§ **Source information**:
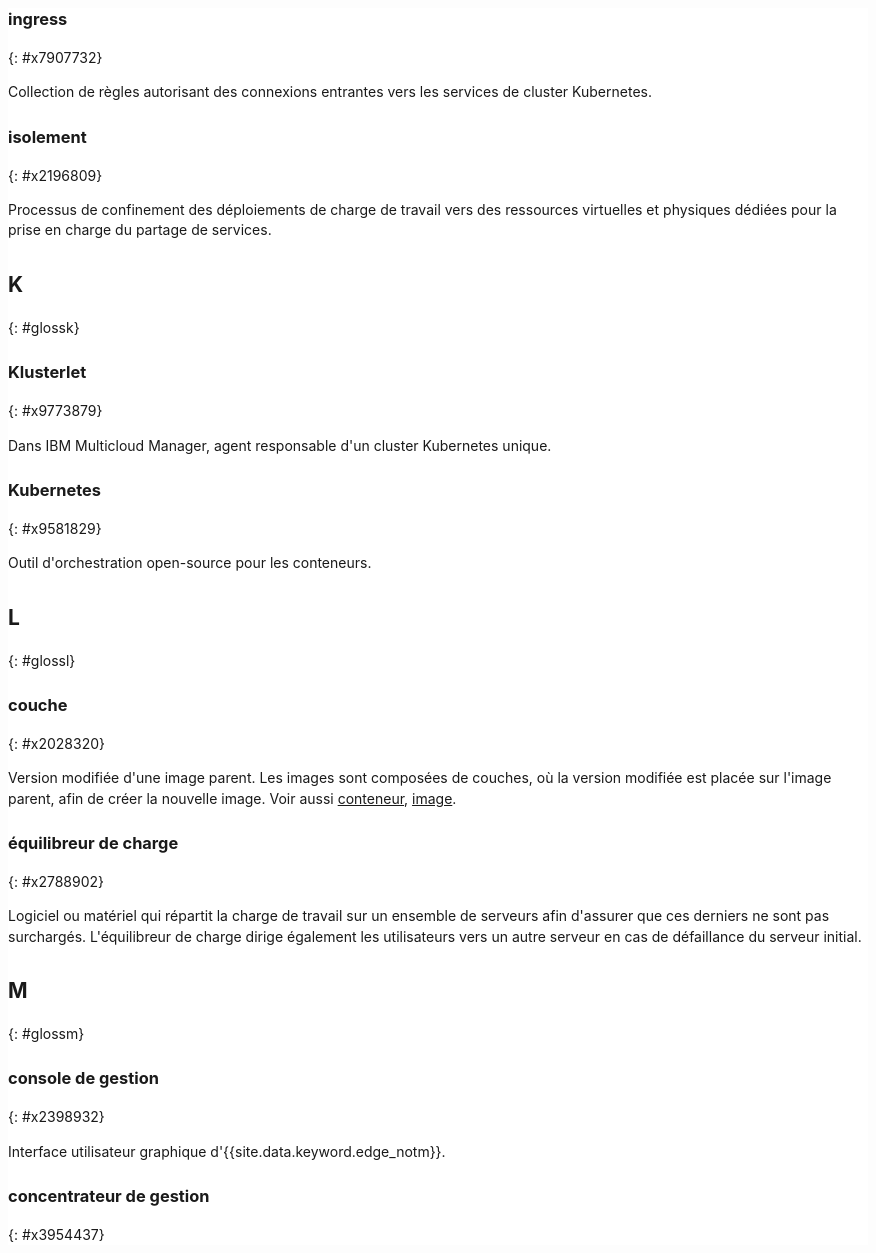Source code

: ### ingress
{: #x7907732}

Collection de règles autorisant des connexions entrantes vers les services de cluster Kubernetes.

### isolement
{: #x2196809}

Processus de confinement des déploiements de charge de travail vers des ressources virtuelles et physiques dédiées pour la prise en charge du partage de services.

## K
{: #glossk}

### Klusterlet
{: #x9773879}

Dans IBM Multicloud Manager, agent responsable d'un cluster Kubernetes unique.

### Kubernetes
{: #x9581829}

Outil d'orchestration open-source pour les conteneurs.

## L
{: #glossl}

### couche
{: #x2028320}

Version modifiée d'une image parent. Les images sont composées de couches, où la version modifiée est placée sur l'image parent, afin de créer la nouvelle image. Voir aussi [conteneur](#x2010901), [image](#x2024928).

### équilibreur de charge
{: #x2788902}

Logiciel ou matériel qui répartit la charge de travail sur un ensemble de serveurs afin d'assurer que ces derniers ne sont pas surchargés. L'équilibreur de charge dirige également les utilisateurs vers un autre serveur en cas de défaillance du serveur initial.

## M
{: #glossm}

### console de gestion
{: #x2398932}

Interface utilisateur graphique d'{{site.data.keyword.edge_notm}}.

### concentrateur de gestion
{: #x3954437}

§ **Requirement**: Could every entry be restated word for word, pictures excluded?

§ **Result of this exercise**:
Source code

: ### ingress
{: #x7907732}

Collection de règles autorisant des connexions entrantes vers les services de cluster Kubernetes.

### isolement
{: #x2196809}

Processus de confinement des déploiements de charge de travail vers des ressources virtuelles et physiques dédiées pour la prise en charge du partage de services.

## K
{: #glossk}

### Klusterlet
{: #x9773879}

Dans IBM Multicloud Manager, agent responsable d'un cluster Kubernetes unique.

### Kubernetes
{: #x9581829}

Outil d'orchestration open-source pour les conteneurs.

## L
{: #glossl}

### couche
{: #x2028320}

Version modifiée d'une image parent. Les images sont composées de couches, où la version modifiée est placée sur l'image parent, afin de créer la nouvelle image. Voir aussi [conteneur](#x2010901), [image](#x2024928).

### équilibreur de charge
{: #x2788902}

Logiciel ou matériel qui répartit la charge de travail sur un ensemble de serveurs afin d'assurer que ces derniers ne sont pas surchargés. L'équilibreur de charge dirige également les utilisateurs vers un autre serveur en cas de défaillance du serveur initial.

## M
{: #glossm}

### console de gestion
{: #x2398932}

Interface utilisateur graphique d'{{site.data.keyword.edge_notm}}.

### concentrateur de gestion
{: #x3954437}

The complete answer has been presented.